Роджер съехал на обочину, и они стали смотреть, как потертые мышастые военные шаркают к вечерне. Ветер пах свежим снегом.
— Домой пора, — сказала она немного погодя, — уже поздно.
— Может, заскочим сюда ненадолго?
Ого, вот это ей уже удивительно, ну ей-бо — столько недель ехидничал, и тут на тебе? Его досада неверующего на остальных в Отделе Пси, которые, по его мнению, и без того намеревались сдвинугь его по фазе, и его скруджевость, возраставшая по мере того, как дней на рождественские покупки оставалось все меньше…
— Ты же вроде не из этих, — сказала ему она. Но ей хотелось войти, в сегодняшнем снежном небе густа ностальгия, голос Джессики готов уже предать ее и сбежать к рождественским певцам, чьи гимны мы так склонны слышать нынче вдали, эти дни Рождественского поста один за другим отпадают, голоса пищат по-над замерзшими холмами, где высеянные мины обильны, как изюм в пудинге… частенько поверх таянья снегов ветра, кои должны дуть не сквозь рождественский воздух, но через густоту самого времени, доносили к ней те детские голоса, что поют за шесть пенсов, и если сердце ее не готово было вместить все напряги ее смертности, а также их смертности, по крайней мере, оставался страх, что она вот-вот — и потеряет их: однажды зимой выскочит посмотреть, поискать, добежит до калитки, до самых деревьев, но тщетно, голоса их уже угаснут…
Они прошли по следам всех остальных в снегу, она — степенно повиснув на его локте, ветер порывами путал ей волосы, каблуки один раз на льду поскользнулись.

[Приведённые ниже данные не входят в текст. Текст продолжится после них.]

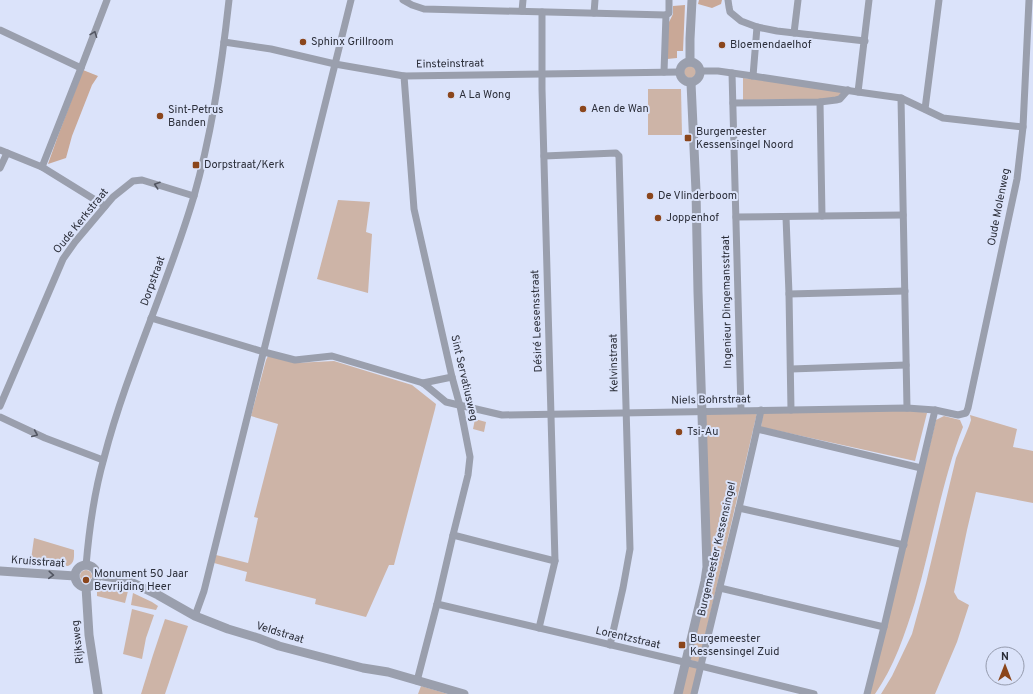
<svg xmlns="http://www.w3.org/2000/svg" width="1033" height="694" font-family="Overpass,sans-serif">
<rect width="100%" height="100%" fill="#dbe3fa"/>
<g fill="#cdb4a7">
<circle cx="690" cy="72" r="6"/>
<path d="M 743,78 L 832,89 L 844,92 L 839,97 L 825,99 L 743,100 Z"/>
<path d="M 648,89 L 681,89 L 682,135 L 648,135 Z"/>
<path d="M 338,200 L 370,202 L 366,232 L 372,234 L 368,293 L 317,279 Z"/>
<path d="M 268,356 L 295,363 L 334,361 L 412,385 L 436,404 L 435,409 L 394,565 L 389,565 L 366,617 L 315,604 L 316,599 L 245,581 L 247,572 L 214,563 L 216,555 L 248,563 L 258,518 L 254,517 L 278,424 L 251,416 L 266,360 Z"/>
<path d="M 913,410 L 927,413 L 915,461 L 761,427 L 763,413 Z"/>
<path d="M 757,413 L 699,662 L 689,660 L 706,587 L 705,414 Z"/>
<path d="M 970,415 L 1017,429 L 1013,447 L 1033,451 L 1033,503 L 976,492 L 967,530 L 954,592 L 958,599 L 969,605 L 957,642 L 935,694 L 881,694 L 892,676 L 912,634 L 926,583 L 956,458 L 969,426 L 971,420 Z"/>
<path d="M 944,416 L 960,420 L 963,427 C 941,483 932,544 915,602 C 905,634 894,667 875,694 L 869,694 L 936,420 Z"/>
<path d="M 475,419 L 486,422 L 484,432 L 473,429 Z"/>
<path d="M 34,538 L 74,550 C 74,557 75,563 68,566 L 32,565 L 30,567 Z"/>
<circle cx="86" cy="576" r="6"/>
<path d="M 103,585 L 123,587 L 125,590 L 128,591 L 125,603 L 97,596 L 97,590 L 101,586 Z"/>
<path d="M 133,593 L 152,602 L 158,606 L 156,610 L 131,605 Z"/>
<path d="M 132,609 L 154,615 L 146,638 L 142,659 L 123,654 Z"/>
<path d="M 165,619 L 188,626 L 165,694 L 141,694 L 153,655 Z"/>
<path d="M 688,666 L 698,668 L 691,694 L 681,694 Z"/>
<path d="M 421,686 L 448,694 L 418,694 Z"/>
</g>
<g fill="#c9a897">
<path d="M 699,0 L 722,0 L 721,4 L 712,8 L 698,4 Z"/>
<path d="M 685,5 L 683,51 L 677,51 L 677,58 L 667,59 L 668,24 L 673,14 L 673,6 Z"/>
<path d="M 83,70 L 98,76 L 92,85 L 72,136 L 66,158 L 48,164 L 59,133 Z"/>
</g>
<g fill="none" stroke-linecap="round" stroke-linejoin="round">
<g stroke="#9a9fad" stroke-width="7">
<path d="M 403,0 L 412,5 L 424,9 L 666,15"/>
<path d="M 728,0 L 729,7 L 730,12 L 741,21 L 757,27 L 777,31 L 865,41"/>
<path d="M 522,11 L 523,0"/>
<path d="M 594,13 L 595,0"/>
<path d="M 0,30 L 81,68"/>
<path d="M 794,33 L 798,0"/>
<path d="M 224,42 L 271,49 L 335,64 L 404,76 L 680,72"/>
<path d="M 701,71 L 718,71 L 753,76 L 858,92 L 901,98 L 943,118 L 1023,127"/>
<path d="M 664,72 L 666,15 L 669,13 L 669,0"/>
<path d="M 732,73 L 741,410"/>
<path d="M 404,76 L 414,209 L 452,377 L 460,406 L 470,457 L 468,475 L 453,535 L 437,604 L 417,681"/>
<path d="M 753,76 L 757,27"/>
<path d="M 858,92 L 869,0"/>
<path d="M 901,98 L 907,408"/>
<path d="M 820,102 L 822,216"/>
<path d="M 733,103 L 820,102 L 836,100 L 840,99 L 848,90"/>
<path d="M 925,109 L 939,0"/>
<path d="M 0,150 L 42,167 L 105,206"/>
<path d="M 544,156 L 616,153 L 619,156 L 630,549 L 623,588 L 610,645"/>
<path d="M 42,167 L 81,68 L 107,0"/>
<path d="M 0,168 L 7,153"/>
<path d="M 736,217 L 903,215"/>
<path d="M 786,217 L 789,294 L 791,410"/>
<path d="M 789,294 L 905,291"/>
<path d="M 151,318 L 264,352 L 295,360 L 332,356 L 423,383 L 446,402 L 502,415 L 907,408 L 935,410 L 958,415 L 966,413 L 968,408 L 1017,179 L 1023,127 L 1029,0"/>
<path d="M 791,369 L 906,365"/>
<path d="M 423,383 L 452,377"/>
<path d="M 0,406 L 63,259 L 75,242 L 113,197 L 133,181 L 142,180 L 194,196"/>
<path d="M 0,417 L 45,438 L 103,460"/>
<path d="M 757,429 L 921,468"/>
<path d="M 739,508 L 904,545"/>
<path d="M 453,535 L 555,561"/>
<path d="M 86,566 C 89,530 94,493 104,458 C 127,369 168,285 194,196 C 212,133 222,65 229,0"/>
<path d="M 720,588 L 884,627"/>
<path d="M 437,604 L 701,666 L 814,694"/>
<path d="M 195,616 L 204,591 L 351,0"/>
<path d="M 539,628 L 555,561 L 542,89 L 542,12"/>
<path d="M 694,694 L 739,508 L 757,429 L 761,410"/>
<path d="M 867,694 L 884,627 L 935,410"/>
</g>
<g stroke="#9a9fad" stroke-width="9">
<circle cx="690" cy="72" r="10"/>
<path d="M 690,62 L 690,39 L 692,0"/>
<circle cx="86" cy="576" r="11"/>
<path d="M 0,571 L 75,576"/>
<path d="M 97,575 L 116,578 L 133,583 L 158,595 L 195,616 L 228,629 L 258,638 L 279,646 L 363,668 L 388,672 L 464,694"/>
<path d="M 86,587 L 89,635 L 98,694"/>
<path d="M 678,694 L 705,581 L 707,567 L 698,292 L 696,191 L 691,83"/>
</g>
</g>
<defs><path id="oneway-chevron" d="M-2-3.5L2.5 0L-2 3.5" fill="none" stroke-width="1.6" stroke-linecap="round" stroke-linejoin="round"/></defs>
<g stroke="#525662">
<use href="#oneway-chevron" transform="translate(94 34) rotate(-69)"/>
<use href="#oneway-chevron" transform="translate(157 185) rotate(-162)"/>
<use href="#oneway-chevron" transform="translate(35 434) rotate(23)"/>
<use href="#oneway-chevron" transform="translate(51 575) rotate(4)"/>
</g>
<g fill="#8b461c" stroke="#dbe3fa" stroke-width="1.5">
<circle cx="303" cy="42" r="4"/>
<circle cx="722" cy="45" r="4"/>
<circle cx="451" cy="95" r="4"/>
<circle cx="583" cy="109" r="4"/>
<circle cx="160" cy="116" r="4"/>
<rect x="684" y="134" width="8" height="8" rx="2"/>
<rect x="192" y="161" width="8" height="8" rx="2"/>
<circle cx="650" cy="196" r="4"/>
<circle cx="658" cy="218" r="4"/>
<circle cx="679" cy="432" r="4"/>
<circle cx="86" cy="580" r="4"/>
<rect x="678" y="641" width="8" height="8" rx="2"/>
</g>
<g text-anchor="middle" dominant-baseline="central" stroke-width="4" stroke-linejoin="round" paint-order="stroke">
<g font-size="11" fill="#2c2f3a" stroke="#dbe3fa" text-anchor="start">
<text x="311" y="42">Sphinx Grillroom</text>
<text x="730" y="45">Bloemendaelhof</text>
<text x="459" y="95">A La Wong</text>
<text x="591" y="109">Aen de Wan</text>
<text x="168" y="110">Sint-Petrus<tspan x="168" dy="13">Banden</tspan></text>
<text x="696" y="132">Burgemeester<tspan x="696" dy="13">Kessensingel Noord</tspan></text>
<text x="204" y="165">Dorpstraat/Kerk</text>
<text x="658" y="196">De Vlinderboom</text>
<text x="666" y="218">Joppenhof</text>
<text x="687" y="432">Tsi-Au</text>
<text x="94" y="574">Monument 50 Jaar<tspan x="94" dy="13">Bevrijding Heer</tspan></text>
<text x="690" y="639">Burgemeester<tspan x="690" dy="13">Kessensingel Zuid</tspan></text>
</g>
<g font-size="11" fill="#2c2f3a" stroke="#dbe3fa">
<text transform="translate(450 64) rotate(-1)">Einsteinstraat</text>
<text transform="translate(999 207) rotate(-79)">Oude Molenweg</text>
<text transform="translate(81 221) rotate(-51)">Oude Kerkstraat</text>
<text transform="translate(153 281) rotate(-70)">Dorpstraat</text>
<text transform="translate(727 302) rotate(-91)">Ingenieur Dingemansstraat</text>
<text transform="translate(537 321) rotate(-92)">Désiré Leesensstraat</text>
<text transform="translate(614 363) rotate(-91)">Kelvinstraat</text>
<text transform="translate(464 378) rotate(77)">Sint Servatiusweg</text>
<text transform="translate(711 400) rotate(-1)">Niels Bohrstraat</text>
<text transform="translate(717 549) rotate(-77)">Burgemeester Kessensingel</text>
<text transform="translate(38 562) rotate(4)">Kruisstraat</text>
<text transform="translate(280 633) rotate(17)">Veldstraat</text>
<text transform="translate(628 638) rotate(13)">Lorentzstraat</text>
<text transform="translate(78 642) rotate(-96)">Rijksweg</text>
</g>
</g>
<g transform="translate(1005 666)"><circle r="19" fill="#dbe3fa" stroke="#959bad"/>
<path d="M0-3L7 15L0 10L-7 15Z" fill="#8b461c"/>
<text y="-6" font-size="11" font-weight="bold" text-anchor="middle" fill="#2c2f3a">N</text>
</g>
</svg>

— Послушать музыку, — объяснил он.
Сегодняшний сборный хор весь мужской, в широких горловинах белых одежд видны погоны на плечах, и многие лица почти так же белы, измождены мокрыми и раскисшими полями, ночными караулами, тросами, гудящими от нервных аэростатов, что ловят рыбу-солнце в облаках, палатками, где внутренние лампы ядерно сияют в сумерках, словно души, сквозь сетчатые стены, превращая брезент в тонкую марлю, а ветер туда барабанит. Однако было и одно черное лицо — контратенор, капрал с Ямайки, перемещенный со своего теплого острова сюда — от пения все детство по ромово-дымным салунам Хай-Холборн-стрит, где моряки швыряли гигантские красные фейерверки — четверть палки динамита, кореш, — в распашные двери и перебегали, давясь от хохота, через дорогу, либо выгуливали девчонок в коротеньких юбках, с острова девчонок, китаянок и француженок… лимонные корки, раздавленные в уличных канавах, ароматизировали ранние утра там, где он пел раньше: О вы не видали моей Лолы с фигуркой, как бутылка кока-колы, — а моряки бегали взад-вперед в бурых тенях переулков, трепеща шейными платками и штанинами, и девчонки перешептывались и смеялись… всякое утро он выгребал полкармана мелочи всех стран. От пальмового Кингстона прихотливые нужды Англо-американской империи (1939–1945) привели его в эту холодную церковь полевых мышей, откуда почти слышно то северное море, что на переходе он едва заметил, к последней службе, сегодняшняя вечерняя программа — простой распев по-английски, то и дело уходит в полифонию — Томас Таллис, Генри Пёрселл, даже немецкая макароника пятнадцатого века, что приписывается Генриху Сузо:
In dulci jubilo
Nun singet und seid froh!
Unsers Herzens Wonne
Leit in praesipio,
Leuchtet vor die Sonne
Matris in gremio.
Alpha et es O[62].
С высоким голосом черного, несшимся над остальными, — тут он не головной фальцет, но полный голос, из честной груди, — баритон, доведенный до этого диапазона годами тайных репетиций… от него смуглые девчонки завиляют задом среди этих нервных протестантов по древним тропам, проложенным музыкой, Аниты Большая и Маленькая, Шпилька Мэй, Плонжетка, которой нравится, когда между сиськами, и если так, то пойдет с тобой забесплатно, — не говоря уж про латынь, про немецкий? в английской-то церкви? Это не столько ереси, сколько имперские, неизбежные, как присутствие черного, последствия актов мелкого сюрреализма — кои, взятые в массе своей, есть акт самоубийства, но в патологии своей, в негрезящей версии реальности Империя совершает их каждый день тысячами, совершенно не соображая, что делает… Поэтому чистый контратенор взлетал и парил, отыскивая способ поплавком вытолкнуть на поверхность сердце Джессики и даже Роджера, догадывалась она, рискуя глянуть ему в лицо искоса и снизу сквозь русые призраки своих волос на речитативах и затуханиях. Похоже, никакого нигилизма, даже дешевого. Он…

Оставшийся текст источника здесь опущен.